• Exercise instructions: Start to finish, write out the entries exactly, leaving the pictures aside.

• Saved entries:
####

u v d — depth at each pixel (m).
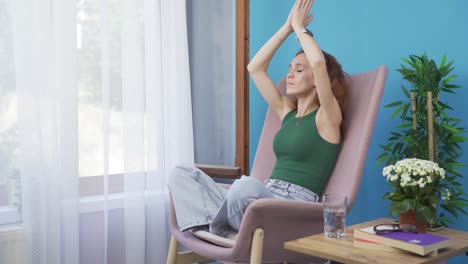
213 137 2.73
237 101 2.28
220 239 1.67
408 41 2.16
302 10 2.06
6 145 1.99
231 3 2.78
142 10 2.34
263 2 2.71
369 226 1.70
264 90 2.20
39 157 2.00
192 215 1.81
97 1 2.24
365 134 1.74
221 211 1.69
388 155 2.19
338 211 1.56
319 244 1.48
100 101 2.26
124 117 2.31
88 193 2.25
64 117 2.10
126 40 2.31
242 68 2.26
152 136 2.42
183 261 2.00
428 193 1.61
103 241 2.28
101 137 2.27
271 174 2.05
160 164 2.43
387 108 2.22
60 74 2.09
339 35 2.39
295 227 1.65
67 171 2.10
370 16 2.28
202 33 2.69
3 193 1.99
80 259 2.23
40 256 2.00
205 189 1.87
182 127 2.55
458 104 2.03
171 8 2.50
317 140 1.93
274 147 2.06
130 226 2.31
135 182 2.32
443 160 1.95
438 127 1.89
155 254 2.43
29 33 2.00
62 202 2.10
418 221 1.58
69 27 2.11
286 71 2.62
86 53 2.22
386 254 1.38
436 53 2.08
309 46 1.91
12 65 1.99
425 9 2.11
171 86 2.52
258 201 1.55
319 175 1.91
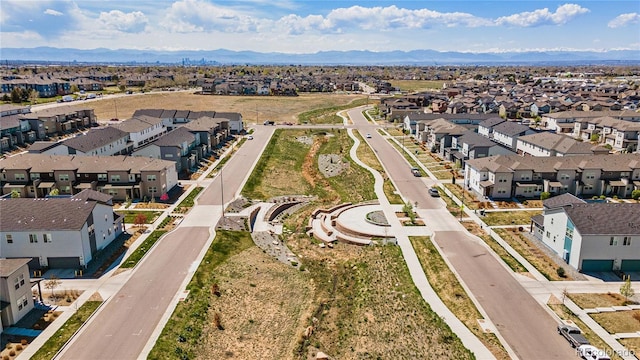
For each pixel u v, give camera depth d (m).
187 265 54.78
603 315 44.69
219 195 81.81
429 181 90.50
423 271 54.16
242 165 102.00
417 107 173.50
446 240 62.56
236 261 57.44
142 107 183.50
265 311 47.38
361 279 53.97
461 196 80.81
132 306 46.03
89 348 39.47
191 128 110.69
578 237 52.88
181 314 44.72
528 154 104.25
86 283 50.47
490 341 40.75
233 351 40.47
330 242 64.94
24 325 42.53
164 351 39.31
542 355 38.78
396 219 70.56
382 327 43.91
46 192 76.75
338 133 140.88
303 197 87.12
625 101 183.38
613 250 52.72
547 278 51.97
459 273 53.31
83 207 55.47
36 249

####

• Output for this task:
u v d — depth at each pixel (m).
213 137 2.73
237 101 2.28
220 239 1.67
408 41 2.16
302 10 2.06
6 145 1.99
231 3 2.78
142 10 2.34
263 2 2.71
369 226 1.70
264 90 2.20
39 157 2.00
192 215 1.81
97 1 2.24
365 134 1.74
221 211 1.69
388 155 2.19
338 211 1.56
319 244 1.48
100 101 2.26
124 117 2.31
88 193 2.25
64 117 2.10
126 40 2.31
242 68 2.26
152 136 2.42
183 261 2.00
428 193 1.61
103 241 2.28
101 137 2.27
271 174 2.05
160 164 2.43
387 108 2.22
60 74 2.09
339 35 2.39
295 227 1.65
67 171 2.10
370 16 2.28
202 33 2.69
3 193 1.99
80 259 2.23
40 256 2.00
205 189 1.87
182 127 2.55
458 104 2.03
171 8 2.50
317 140 1.93
274 147 2.06
130 226 2.31
135 182 2.32
443 160 1.95
438 127 1.89
155 254 2.43
29 33 2.00
62 202 2.10
418 221 1.58
69 27 2.11
286 71 2.62
86 53 2.22
386 254 1.38
436 53 2.08
309 46 1.91
12 65 1.99
425 9 2.11
171 86 2.52
258 201 1.55
319 175 1.91
For each pixel u v, give camera depth d (m).
187 265 54.78
603 315 44.69
219 195 81.81
429 181 90.50
423 271 54.16
242 165 102.00
417 107 173.50
446 240 62.56
236 261 57.44
142 107 183.50
265 311 47.38
361 279 53.97
461 196 80.81
132 306 46.03
89 348 39.47
191 128 110.69
578 237 52.88
181 314 44.72
528 154 104.25
86 283 50.47
490 341 40.75
233 351 40.47
330 242 64.94
24 325 42.53
164 351 39.31
542 355 38.78
396 219 70.56
382 327 43.91
46 192 76.75
338 133 140.88
303 197 87.12
625 101 183.38
613 250 52.72
547 278 51.97
459 273 53.31
83 207 55.47
36 249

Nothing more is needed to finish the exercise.